Vereador do Rio é detido por suspeita de vínculo com o Comando Vermelho

O vereador do Rio de Janeiro Salvino Oliveira Barbosa (PSD), ex-secretário municipal da Juventude, foi preso na quarta-feira (11) pela Polícia Civil sob suspeita de ligação com o Comando Vermelho, a maior facção criminosa do estado.

A ação policial apurou tentativas de interferência política em áreas controladas pelo tráfico, com objetivo de transformar esses territórios em bases eleitorais. Segundo a investigação, o vereador teria negociado com o traficante Edgar Alves de Andrade, conhecido como “Doca”, autorização para realizar campanha na comunidade da Gardênia Azul.

A apuração indica que o parlamentar teria articulado benefícios à facção, apresentados publicamente como ações voltadas à população. Um exemplo em investigação é a instalação de quiosques na região, cuja definição de parte dos beneficiários teria sido determinada por integrantes do grupo, sem processo público transparente.

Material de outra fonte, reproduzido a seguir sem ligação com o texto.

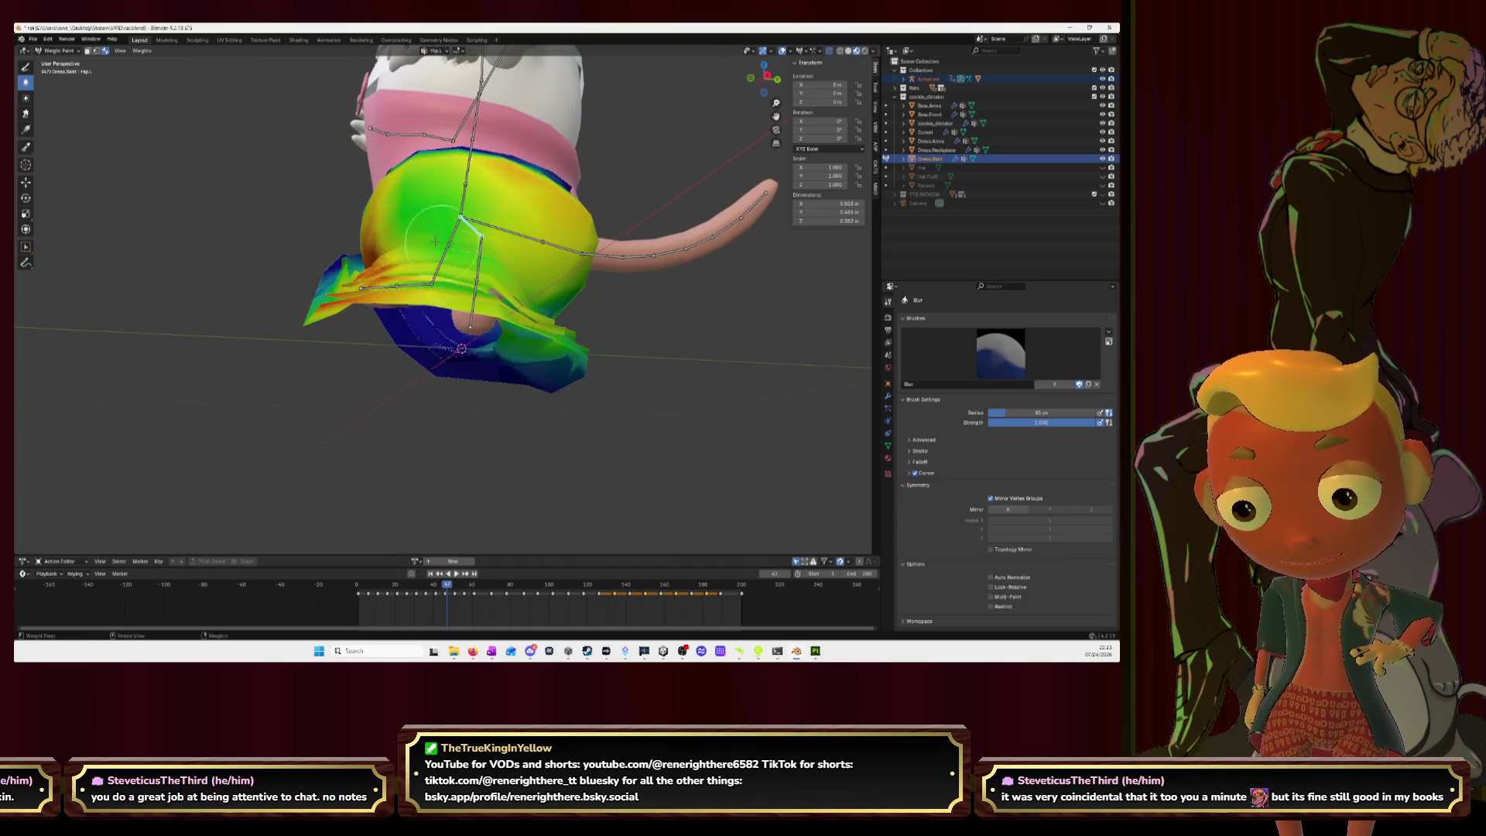
pyautogui.moveTo(399, 256); pyautogui.dragTo(466, 317, button='middle')
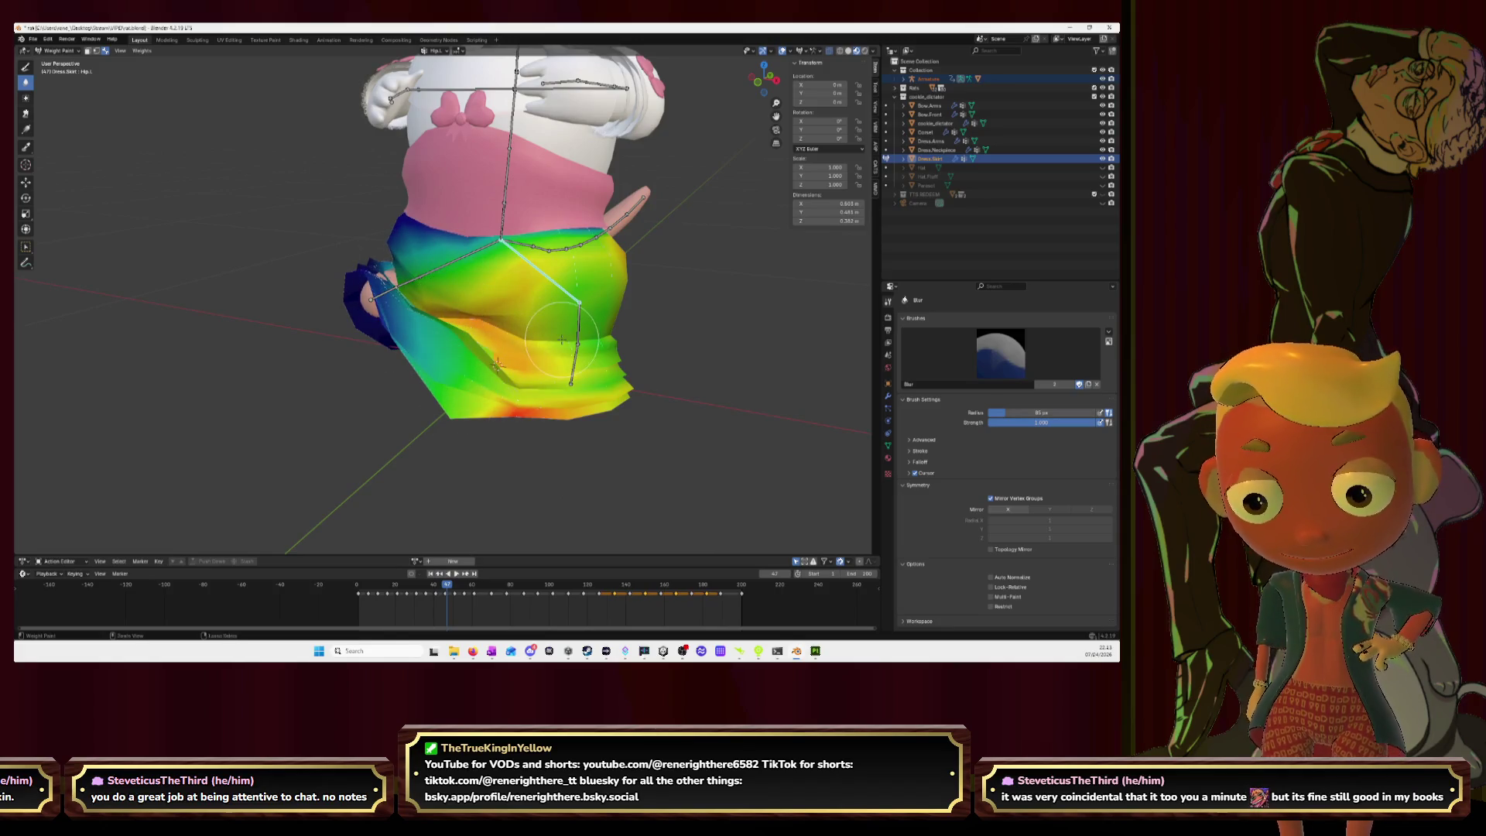
pyautogui.moveTo(450, 308); pyautogui.dragTo(474, 394)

A Delegacia de Combate ao Crime Organizado e à Lavagem de Dinheiro deflagrou a Operação Contenção Red Legacy, cujo objetivo é desarticular a estrutura nacional do Comando Vermelho. A investigação descreve a organização como um grupo com características de cartel, atuando de forma interestadual e com cadeia de comando organizada.

Até o momento, seis pessoas foram presas na operação, entre elas o vereador. As apurações também identificaram a participação direta de familiares do líder histórico Márcio dos Santos Nepomuceno, o “Marcinho VP”.

A investigação aponta que Márcia Gama, esposa de Marcinho VP, atuaria na intermediação de interesses do grupo fora do sistema prisional, inclusive na circulação de informações entre integrantes e em articulações com operadores e agentes externos. Landerson, sobrinho de Marcinho VP, é apontado como elo entre lideranças, membros que atuam em comunidades dominadas pelo grupo e pessoas envolvidas em atividades econômicas exploradas pela organização, como serviços, imóveis e outros negócios usados para geração de recursos. Márcia e Landerson não foram localizados e são considerados foragidos.

Foram identificados ainda casos de criminosos que se passavam por policiais militares para obter vantagens ilícitas, incluindo vazamento de informações e simulação de operações.

A investigação descreve uma estrutura de grande complexidade, com conselho nacional, conselhos regionais e articulação entre organizações criminosas de diferentes estados, além de indícios de cooperação entre o Comando Vermelho e o Primeiro Comando da Capital (PCC). Apesar de quase três décadas no sistema prisional, as apurações indicam que Marcinho VP segue desempenhando papel central na liderança da facção, ligado a um chamado conselho federal permanente.

Outros integrantes com funções estratégicas foram identificados, entre eles Edgar “Doca” — apontado como principal liderança nas ruas; Luciano Martiniano da Silva, o “Pezão” — responsável pela gestão financeira; e Carlos da Costa Neves, o “Gardenal” — encarregado de operacionalizar determinações da cúpula.

As investigações continuam em curso para aprofundar a responsabilização penal dos envolvidos e ampliar o combate às estruturas financeiras, operacionais e institucionais utilizadas pela organização criminosa.